The seemingly tricky maneuver of jumping from Earth's orbit to the Moon's orbit is going to require some skill. Beresheet must first slow down. "If we don't hit the brakes, it will slingshot away forever," said Opher Doron, the space division general manager at Israel Aerospace Industries, which partnered with SpaceIL in building the spacecraft. If Beresheet misses that rendezvous, it probably will not have another chance. "It's not a complex maneuver," Doron said. "It's just not a time to have a sudden small problem.
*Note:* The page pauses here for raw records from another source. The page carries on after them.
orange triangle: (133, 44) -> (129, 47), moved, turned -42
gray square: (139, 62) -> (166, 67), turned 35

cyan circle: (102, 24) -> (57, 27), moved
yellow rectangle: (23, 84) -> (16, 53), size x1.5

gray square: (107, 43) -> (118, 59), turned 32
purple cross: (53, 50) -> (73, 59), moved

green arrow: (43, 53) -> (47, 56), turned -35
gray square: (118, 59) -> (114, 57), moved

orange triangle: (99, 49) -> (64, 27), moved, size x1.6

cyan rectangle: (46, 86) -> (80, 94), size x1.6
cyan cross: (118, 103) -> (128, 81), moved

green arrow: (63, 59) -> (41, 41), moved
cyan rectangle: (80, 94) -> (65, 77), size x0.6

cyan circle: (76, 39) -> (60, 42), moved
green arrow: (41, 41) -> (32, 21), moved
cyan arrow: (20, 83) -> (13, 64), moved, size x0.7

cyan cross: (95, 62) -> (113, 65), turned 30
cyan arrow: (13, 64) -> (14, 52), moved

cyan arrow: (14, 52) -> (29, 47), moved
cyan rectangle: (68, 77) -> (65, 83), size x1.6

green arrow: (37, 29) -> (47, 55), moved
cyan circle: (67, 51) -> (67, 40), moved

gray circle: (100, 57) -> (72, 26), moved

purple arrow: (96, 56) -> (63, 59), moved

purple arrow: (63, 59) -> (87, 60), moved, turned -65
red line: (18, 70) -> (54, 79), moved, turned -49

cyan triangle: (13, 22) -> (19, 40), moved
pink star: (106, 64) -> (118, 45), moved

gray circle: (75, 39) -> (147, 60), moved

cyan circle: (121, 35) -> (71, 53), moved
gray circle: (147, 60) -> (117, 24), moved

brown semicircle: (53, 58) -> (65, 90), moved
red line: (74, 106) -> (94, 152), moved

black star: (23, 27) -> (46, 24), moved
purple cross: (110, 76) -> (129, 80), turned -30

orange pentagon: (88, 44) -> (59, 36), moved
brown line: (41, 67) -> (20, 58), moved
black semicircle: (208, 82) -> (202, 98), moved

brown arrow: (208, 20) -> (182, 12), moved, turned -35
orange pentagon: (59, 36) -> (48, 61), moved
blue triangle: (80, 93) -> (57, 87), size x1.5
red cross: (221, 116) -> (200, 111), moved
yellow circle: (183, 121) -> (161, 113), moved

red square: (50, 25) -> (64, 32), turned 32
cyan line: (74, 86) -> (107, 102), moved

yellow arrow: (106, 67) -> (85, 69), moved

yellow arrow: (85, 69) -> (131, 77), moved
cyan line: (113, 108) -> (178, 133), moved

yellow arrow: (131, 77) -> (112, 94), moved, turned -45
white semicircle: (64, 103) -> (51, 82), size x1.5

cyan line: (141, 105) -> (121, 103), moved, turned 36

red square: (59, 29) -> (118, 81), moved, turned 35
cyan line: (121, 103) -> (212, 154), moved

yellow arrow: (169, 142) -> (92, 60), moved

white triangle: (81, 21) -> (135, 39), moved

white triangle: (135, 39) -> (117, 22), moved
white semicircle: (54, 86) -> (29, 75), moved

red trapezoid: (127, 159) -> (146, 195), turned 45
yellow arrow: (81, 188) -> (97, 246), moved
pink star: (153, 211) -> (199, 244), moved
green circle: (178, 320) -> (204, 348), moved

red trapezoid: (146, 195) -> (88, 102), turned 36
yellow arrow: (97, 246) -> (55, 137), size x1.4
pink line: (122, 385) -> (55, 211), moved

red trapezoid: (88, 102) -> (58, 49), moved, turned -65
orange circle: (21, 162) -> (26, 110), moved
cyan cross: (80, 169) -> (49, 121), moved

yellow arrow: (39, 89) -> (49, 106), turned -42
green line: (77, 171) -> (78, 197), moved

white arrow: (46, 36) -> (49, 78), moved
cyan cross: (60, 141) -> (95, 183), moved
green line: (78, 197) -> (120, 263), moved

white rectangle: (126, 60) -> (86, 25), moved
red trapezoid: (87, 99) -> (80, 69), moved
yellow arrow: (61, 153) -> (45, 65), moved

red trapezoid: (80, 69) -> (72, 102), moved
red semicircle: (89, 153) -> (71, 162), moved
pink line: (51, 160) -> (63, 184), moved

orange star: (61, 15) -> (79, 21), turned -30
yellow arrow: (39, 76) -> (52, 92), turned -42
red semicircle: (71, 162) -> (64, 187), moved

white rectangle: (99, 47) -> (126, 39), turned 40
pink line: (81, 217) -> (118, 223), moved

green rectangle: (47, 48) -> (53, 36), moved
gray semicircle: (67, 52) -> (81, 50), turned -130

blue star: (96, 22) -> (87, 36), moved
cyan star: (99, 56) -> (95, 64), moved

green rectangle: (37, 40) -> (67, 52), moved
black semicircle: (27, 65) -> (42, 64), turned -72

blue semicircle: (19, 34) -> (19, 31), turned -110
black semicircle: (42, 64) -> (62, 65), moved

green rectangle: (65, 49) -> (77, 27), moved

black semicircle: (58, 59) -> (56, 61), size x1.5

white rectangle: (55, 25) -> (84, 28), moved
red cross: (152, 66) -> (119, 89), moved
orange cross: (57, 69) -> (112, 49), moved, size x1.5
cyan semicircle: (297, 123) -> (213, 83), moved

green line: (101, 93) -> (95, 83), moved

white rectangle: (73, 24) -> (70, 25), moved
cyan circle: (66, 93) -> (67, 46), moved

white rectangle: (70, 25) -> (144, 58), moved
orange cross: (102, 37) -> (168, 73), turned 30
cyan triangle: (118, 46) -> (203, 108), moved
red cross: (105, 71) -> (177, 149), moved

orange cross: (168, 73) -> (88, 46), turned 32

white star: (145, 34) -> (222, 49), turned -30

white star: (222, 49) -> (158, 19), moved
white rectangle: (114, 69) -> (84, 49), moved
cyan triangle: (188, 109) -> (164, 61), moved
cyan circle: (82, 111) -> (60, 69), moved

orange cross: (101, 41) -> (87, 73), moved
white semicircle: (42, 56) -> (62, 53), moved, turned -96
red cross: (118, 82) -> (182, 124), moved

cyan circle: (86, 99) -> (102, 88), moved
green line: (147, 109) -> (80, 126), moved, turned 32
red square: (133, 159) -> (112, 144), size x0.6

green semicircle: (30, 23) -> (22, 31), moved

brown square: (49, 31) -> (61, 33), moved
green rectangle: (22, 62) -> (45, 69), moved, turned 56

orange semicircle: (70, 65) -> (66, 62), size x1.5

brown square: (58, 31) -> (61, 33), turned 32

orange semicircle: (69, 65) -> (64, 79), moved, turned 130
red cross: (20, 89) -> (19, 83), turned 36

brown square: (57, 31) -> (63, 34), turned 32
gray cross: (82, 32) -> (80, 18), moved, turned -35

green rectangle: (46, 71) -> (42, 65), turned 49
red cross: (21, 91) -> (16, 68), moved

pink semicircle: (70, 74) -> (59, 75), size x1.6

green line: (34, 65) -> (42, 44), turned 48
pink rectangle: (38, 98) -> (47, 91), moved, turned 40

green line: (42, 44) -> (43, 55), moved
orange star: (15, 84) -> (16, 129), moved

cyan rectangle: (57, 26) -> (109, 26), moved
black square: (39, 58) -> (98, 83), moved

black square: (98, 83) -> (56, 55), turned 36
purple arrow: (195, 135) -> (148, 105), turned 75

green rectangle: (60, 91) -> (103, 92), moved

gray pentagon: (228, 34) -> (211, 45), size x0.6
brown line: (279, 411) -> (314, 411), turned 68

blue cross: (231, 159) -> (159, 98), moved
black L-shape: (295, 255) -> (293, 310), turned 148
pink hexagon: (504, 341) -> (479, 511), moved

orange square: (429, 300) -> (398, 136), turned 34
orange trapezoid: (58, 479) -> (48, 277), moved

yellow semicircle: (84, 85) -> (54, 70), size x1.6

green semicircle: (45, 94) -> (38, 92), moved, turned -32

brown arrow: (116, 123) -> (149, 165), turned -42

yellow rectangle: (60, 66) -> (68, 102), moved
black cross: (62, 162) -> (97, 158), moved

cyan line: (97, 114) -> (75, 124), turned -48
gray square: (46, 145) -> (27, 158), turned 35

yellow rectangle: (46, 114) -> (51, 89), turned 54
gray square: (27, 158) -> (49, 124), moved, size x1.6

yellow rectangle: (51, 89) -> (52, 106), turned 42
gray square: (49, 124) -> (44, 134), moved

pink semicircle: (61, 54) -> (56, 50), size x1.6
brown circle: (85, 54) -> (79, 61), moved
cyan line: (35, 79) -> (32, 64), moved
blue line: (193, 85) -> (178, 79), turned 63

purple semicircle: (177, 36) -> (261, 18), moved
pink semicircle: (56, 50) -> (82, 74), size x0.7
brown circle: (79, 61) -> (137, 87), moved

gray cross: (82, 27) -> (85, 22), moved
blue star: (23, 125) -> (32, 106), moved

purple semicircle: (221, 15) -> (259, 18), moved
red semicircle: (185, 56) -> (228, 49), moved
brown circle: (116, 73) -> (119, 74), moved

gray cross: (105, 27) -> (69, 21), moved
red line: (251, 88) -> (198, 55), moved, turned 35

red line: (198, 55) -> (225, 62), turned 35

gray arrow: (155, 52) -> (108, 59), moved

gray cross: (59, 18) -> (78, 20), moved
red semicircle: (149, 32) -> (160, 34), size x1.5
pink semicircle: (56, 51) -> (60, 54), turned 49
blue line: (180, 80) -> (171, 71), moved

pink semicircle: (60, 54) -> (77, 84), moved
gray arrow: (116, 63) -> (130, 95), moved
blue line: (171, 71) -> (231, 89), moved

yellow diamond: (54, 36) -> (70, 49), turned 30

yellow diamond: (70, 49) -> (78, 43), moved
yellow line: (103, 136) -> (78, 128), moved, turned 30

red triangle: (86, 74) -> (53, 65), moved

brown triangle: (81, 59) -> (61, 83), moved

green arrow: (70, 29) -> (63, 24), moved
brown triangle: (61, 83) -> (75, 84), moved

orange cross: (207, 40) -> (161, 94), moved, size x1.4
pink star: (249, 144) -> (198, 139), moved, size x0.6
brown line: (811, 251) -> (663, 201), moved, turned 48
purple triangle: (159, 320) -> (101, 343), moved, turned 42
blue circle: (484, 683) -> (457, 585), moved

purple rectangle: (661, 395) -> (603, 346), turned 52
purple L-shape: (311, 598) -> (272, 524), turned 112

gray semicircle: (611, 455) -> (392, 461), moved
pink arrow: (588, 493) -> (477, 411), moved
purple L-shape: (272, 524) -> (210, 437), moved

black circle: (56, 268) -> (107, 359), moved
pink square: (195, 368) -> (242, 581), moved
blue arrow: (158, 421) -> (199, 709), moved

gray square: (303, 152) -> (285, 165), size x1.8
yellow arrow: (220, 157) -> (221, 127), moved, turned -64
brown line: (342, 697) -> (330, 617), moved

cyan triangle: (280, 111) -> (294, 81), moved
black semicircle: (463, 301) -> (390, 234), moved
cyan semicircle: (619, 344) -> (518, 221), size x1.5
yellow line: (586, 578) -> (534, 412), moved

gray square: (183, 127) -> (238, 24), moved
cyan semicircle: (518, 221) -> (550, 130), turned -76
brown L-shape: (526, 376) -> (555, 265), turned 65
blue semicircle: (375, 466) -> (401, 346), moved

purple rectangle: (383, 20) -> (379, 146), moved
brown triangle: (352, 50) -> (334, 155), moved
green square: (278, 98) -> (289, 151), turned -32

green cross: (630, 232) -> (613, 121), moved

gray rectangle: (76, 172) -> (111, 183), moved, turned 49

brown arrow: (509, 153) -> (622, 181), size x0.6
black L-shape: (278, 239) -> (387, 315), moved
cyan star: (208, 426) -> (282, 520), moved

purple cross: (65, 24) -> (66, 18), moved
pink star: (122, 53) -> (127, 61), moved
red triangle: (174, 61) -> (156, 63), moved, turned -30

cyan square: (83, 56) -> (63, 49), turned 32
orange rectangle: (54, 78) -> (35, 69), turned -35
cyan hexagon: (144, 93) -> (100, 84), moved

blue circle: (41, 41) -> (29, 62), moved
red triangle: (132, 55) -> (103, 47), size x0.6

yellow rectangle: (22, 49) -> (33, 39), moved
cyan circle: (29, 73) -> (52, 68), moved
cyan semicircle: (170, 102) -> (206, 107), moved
We'll be nervous." If the maneuver works, Beresheet will rein into an elliptical orbit around the moon, passing within 310 miles of the surface and swinging out as far as 6,200 miles away.
This coming week Beresheet will fire its engine once more to pull into a circular orbit 124 miles above the moon's surface. If all goes according to plan, Beresheet is to attempt a soft landing on April 11. To date, that is a feat that has only been accomplished by the governmental space agencies of the United States, the former Soviet Union, and China. This landing could make Israel only the fourth nation to put a spacecraft on the moon.
SpaceIL's original goal was to win the Google Lunar X Prize competition, which offered 20 million dollars for the first privately financed venture to put a robotic spacecraft on the moon. But the prize expired last year before any of the teams could claim it. SpaceIL pushed on, with the hope that its mission would inspire Israeli students to pursue careers in science and engineering. Mr. Doron said Beresheet has done just that.